The Staff-Level Agreement Talks Between Pakistan and IMF Took a Sour Turn
The talks for the staff-level agreement were held in Doha, Qatar, from May 18th to 25th but ended on a note of “disappointment”, a senior official announced on Wednesday. Finance Minister Miftah Ismail and IMF’s Mission Chief to Pakistan, Nathan Porter, led their respective delegations. It was the second time that Pakistan and the IMF tried to advance to a staff-level agreement on the 7th review of the $6 billion Extended Fund Facility but failed.
The disagreement may deliver a serious jolt to the markets. Earlier, the last PTI government too had failed to persuade the IMF to complete the seventh review and release an almost $1 billion loan tranche. One senior member of the Pakistani delegation urged that the removal of the fuel subsidies was the only hurdle in the way of the announcement of the staff-level agreement. But he realised that there were some policy gaps.
A source having direct knowledge of the talks stated that the IMF was not perceiving the fuel subsidies in isolation rather it would be a package deal involving decisions on two key problems, first the pullout of fuel subsidies and then agreement on the next year’s budget.

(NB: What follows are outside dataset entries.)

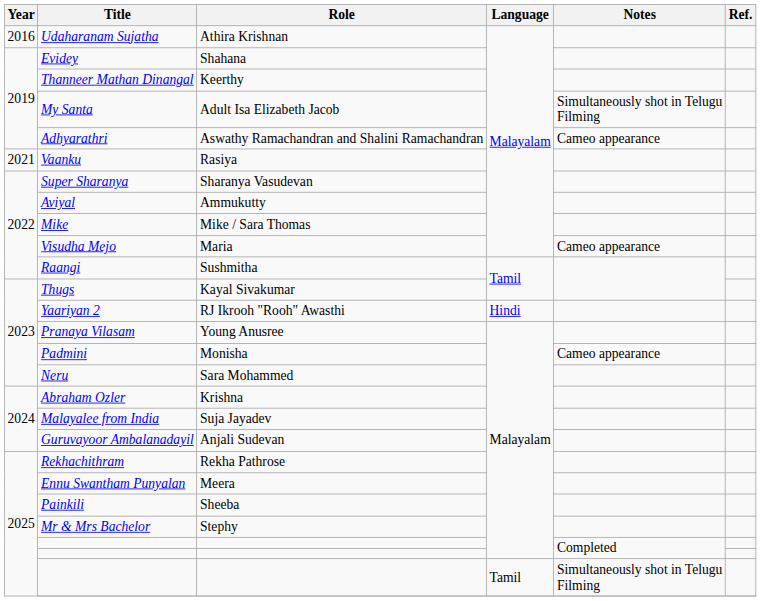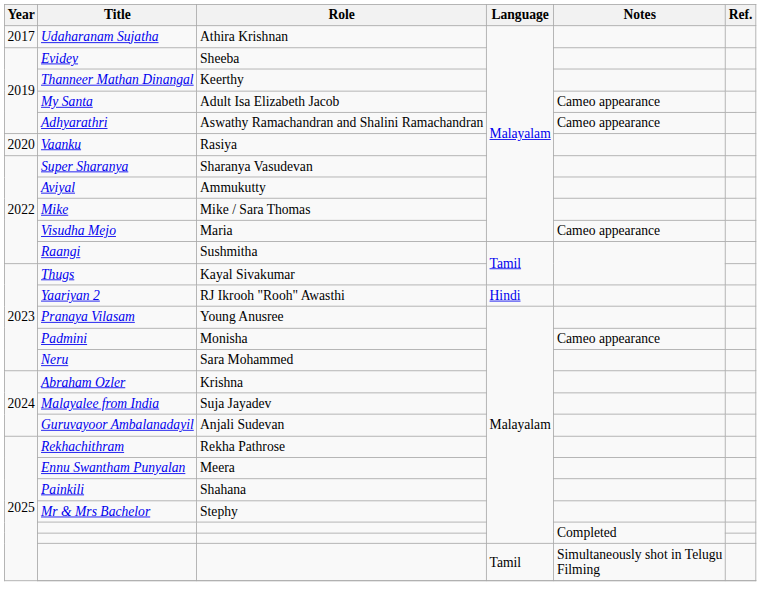Udaharanam Sujatha | Year: 2016 -> 2017
Evidey | Role: Shahana -> Sheeba
My Santa | Notes: Simultaneously shot in Telugu Filming -> Cameo appearance
Vaanku | Year: 2021 -> 2020
Painkili | Role: Sheeba -> Shahana
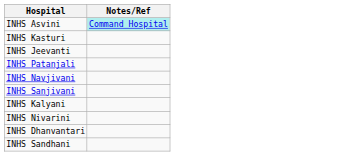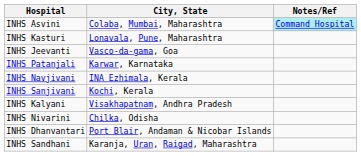+ column: City, State | Colaba, Mumbai, Maharashtra | Lonavala, Pune, Maharashtra | Vasco-da-gama, Goa | Karwar, Karnataka | INA Ezhimala, Kerala | Kochi, Kerala | Visakhapatnam, Andhra Pradesh | Chilka, Odisha | Port Blair, Andaman & Nicobar Islands | Karanja, Uran, Raigad, Maharashtra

Govt is Not Willing to do Anything Noteworthy and Wants Prompt Disbursement of the Loan
The impression that the IMF got from talks with the Pakistani delegation was that the government wanted prompt disbursement of the loan but was not willing to do anything noteworthy, said the sources. The delay in the release of the IMF tranche has also held back the World Bank, the Asian Development Bank, and other bilateral creditors from committing new loans to Pakistan.